Fifteensquared

Never knowingly undersolved.

Guardian 25,106 – Araucaria

Posted by Andrew on September 3rd, 2010

Andrew.

A very enjoyable puzzle from Araucaria, with some interestingly linked clues. Luckily I was familiar with most of the literary and other references, and found it not too hard. There were a few Araucarian liberties, which I’ve noted below, but not serious enough to detract from the fun.

 
 
 
 
 
Across
1. TIGHTS Double definition, sort of: TIGHT is rather old-fashioned for “drunk”, but only (I think) as an adjective: hence I suppose the question mark.
4. DECIMAL C I’M (setter’s = setter is) in DEAL. Nicely misleading use of “10” in a puzzle with so many linked clues.
9. TOLERABLE (BEER TO ALL)* – the smooth surface conceals the structure of the clue well.
10. AUDIT A UDI + T
12. RECAPTURE E C (notes) in RAPTURE.
13. AZKABAN AZ (extremes) + K + A BAN. A prison island in the Harry Potter books.
15. THRUMS Double definition (or really a definition plus a hint) – a thrum is “The fringe of threads of warp left after cloth has been cut off of a loom” Not STRUMS, as I originally guessed. (I thought THRUM was familiar,and I see it came up recently in an Audreus puzzle that I blogged, where I quoted the same definition.)
17. ANGERS Double definition
19. BUS TRIP BUST R.I.P.

Exercises:
1 – According to the Araucaria crossword blog post, what answer did the blogger first guess for 15 Across before settling on THRUMS?
2 – Reproduce the Araucaria crossword blog post verbatim, starting at "Never knowingly undersolved." and ending at "from the fun.".
3 – Carry on writing the Araucaria crossword blog post from its last line.

Information provided:

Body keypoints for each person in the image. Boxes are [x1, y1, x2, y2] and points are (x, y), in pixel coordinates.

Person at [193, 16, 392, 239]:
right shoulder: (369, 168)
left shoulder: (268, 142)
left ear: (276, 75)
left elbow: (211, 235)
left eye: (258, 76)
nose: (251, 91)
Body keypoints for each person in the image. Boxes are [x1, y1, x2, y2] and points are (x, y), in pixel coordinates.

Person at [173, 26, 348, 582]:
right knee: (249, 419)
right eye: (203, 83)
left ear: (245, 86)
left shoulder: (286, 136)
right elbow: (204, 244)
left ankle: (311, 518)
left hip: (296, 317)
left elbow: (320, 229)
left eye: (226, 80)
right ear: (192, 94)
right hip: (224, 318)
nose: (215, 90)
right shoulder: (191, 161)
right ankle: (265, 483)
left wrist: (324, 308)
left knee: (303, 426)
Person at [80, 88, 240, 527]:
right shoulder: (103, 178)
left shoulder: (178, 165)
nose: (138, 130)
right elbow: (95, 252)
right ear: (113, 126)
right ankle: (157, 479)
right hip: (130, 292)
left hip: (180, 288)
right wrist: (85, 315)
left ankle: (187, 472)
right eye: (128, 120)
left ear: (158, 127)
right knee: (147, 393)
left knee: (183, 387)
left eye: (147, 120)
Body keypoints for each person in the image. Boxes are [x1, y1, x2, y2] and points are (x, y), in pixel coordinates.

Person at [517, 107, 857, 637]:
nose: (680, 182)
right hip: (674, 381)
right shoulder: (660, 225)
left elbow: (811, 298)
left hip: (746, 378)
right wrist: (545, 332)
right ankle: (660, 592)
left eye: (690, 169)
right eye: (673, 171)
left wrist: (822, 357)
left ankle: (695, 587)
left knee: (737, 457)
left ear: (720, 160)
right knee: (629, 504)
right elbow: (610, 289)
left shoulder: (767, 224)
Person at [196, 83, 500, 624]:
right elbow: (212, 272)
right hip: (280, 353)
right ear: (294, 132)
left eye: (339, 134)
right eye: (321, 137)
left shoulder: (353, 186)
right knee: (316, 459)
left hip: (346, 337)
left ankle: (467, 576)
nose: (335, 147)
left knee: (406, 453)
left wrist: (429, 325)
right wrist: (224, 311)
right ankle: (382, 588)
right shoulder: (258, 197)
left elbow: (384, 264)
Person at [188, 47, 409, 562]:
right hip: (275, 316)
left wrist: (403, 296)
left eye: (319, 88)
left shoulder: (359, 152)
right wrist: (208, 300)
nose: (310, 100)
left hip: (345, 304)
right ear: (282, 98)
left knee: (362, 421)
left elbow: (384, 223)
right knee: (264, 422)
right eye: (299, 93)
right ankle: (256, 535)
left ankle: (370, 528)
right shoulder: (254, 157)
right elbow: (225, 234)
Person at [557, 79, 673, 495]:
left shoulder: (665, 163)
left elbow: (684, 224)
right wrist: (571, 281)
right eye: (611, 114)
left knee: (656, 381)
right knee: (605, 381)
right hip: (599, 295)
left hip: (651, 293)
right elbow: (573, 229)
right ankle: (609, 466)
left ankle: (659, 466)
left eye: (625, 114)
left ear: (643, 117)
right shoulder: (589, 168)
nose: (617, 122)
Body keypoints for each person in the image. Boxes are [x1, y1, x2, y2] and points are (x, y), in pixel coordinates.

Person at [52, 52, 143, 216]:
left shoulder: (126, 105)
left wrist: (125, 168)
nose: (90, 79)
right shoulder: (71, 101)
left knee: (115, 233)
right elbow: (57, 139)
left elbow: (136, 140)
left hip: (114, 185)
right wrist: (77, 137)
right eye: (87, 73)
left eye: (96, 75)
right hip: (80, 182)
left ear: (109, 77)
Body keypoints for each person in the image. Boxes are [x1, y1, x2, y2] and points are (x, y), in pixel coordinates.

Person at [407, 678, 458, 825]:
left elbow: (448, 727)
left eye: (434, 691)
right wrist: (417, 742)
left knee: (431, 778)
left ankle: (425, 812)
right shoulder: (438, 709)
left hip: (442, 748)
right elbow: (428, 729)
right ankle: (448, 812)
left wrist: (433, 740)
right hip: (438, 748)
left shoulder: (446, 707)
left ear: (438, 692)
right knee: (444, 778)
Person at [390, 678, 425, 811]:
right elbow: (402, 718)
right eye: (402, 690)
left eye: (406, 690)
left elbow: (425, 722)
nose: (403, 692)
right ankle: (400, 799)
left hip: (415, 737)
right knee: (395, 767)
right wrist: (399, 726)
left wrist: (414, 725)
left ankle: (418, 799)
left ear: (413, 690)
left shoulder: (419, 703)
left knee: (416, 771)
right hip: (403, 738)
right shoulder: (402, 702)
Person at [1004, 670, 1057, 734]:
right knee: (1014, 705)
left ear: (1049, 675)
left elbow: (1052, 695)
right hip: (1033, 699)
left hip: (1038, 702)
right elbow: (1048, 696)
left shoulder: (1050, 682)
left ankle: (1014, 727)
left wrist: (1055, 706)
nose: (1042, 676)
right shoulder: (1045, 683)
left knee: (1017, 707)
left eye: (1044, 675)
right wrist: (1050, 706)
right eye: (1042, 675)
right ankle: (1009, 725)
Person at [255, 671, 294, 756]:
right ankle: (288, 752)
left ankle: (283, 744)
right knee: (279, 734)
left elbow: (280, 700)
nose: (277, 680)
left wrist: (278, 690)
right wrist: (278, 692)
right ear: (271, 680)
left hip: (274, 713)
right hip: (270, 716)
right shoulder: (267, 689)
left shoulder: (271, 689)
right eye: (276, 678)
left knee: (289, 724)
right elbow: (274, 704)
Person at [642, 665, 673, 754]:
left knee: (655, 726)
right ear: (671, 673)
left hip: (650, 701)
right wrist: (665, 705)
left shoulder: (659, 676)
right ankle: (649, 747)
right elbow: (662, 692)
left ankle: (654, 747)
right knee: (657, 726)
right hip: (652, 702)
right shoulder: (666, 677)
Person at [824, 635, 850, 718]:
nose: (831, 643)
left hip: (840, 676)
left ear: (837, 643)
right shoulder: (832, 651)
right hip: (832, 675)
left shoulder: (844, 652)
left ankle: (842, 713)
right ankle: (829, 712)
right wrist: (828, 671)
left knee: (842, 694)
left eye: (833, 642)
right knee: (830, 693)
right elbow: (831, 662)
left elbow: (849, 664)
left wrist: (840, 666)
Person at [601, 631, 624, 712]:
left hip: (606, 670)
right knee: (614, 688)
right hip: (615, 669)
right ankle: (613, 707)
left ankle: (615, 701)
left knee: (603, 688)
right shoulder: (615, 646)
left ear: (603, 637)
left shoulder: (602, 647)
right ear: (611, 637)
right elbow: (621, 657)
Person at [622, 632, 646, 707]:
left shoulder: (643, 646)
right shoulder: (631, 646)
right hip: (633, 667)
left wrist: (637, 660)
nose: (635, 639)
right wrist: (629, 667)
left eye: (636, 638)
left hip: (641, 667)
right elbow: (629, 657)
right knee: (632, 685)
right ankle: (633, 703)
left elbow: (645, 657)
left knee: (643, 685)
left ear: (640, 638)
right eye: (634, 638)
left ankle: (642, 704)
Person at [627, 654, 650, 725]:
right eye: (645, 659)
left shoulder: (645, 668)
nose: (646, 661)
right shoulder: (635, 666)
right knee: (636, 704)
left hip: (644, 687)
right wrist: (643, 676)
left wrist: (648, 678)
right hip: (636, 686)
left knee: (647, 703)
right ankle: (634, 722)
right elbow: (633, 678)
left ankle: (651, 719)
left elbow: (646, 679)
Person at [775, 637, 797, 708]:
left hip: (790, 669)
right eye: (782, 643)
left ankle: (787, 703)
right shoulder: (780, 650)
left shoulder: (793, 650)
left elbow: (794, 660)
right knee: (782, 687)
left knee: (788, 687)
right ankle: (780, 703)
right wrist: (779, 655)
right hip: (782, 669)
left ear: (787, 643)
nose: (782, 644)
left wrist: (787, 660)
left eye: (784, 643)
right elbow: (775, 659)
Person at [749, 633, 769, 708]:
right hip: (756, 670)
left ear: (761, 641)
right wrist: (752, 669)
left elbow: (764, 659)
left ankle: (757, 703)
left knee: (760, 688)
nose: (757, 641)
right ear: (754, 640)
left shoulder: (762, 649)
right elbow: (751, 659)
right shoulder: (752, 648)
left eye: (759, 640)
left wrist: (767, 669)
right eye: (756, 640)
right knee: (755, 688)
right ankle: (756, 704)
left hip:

Numbered responses:
1 – STRUMS

2 –
Never knowingly undersolved.

Guardian 25,106 – Araucaria

Posted by Andrew on September 3rd, 2010

Andrew.

A very enjoyable puzzle from Araucaria, with some interestingly linked clues. Luckily I was familiar with most of the literary and other references, and found it not too hard. There were a few Araucarian liberties, which I’ve noted below, but not serious enough to detract from the fun.

3 –
22. ABSURDIST (SUITS BARD)*. The clue should really indicate that Beckett is an example of an absurdist, not a definition
24. PEDRO Hidden in stopPED ROt, though the hiding isn’t indicated unless “from” is doing double duty.
26. TWERP [AN]TWERP
27. PROPRIETY Double definition
28. NODULAR (AL[L] ROUND)*
29. OSTMEN [P]OSTMEN. The Ostmen (“”east men”) were Danish settlers in Ireland. I liked “men of letters”.
 
Down
1. TITANIA [W]ITAN in TIA (Spanish for “aunt”). Rather obscure wordplay, but easy to get from the definition if you know that Titania is the queen of the fairies in A Midsummer Night’s Dream.
2. GULAG GUL[ES} (red in heraldry) + AG. Again the definition is rather a giveaway here.
3. TURNTABLE URN in BATTLE*
4. DEEPCUT DEEP CUT
5. CLAMP CLAM + P
6,11. MIDSUMMER NIGHT Double definition – the “25” is a cross-reference to “dream”, but 24/6 refers to the 24th of June.
8. OBERON OBE + RON. King o the fairies in MSND
14. KING’S HEAD Double definition
16. ROSA PARKS SAP in ROAR + K’S (“of 14″=”of King’s Head”=”of K”)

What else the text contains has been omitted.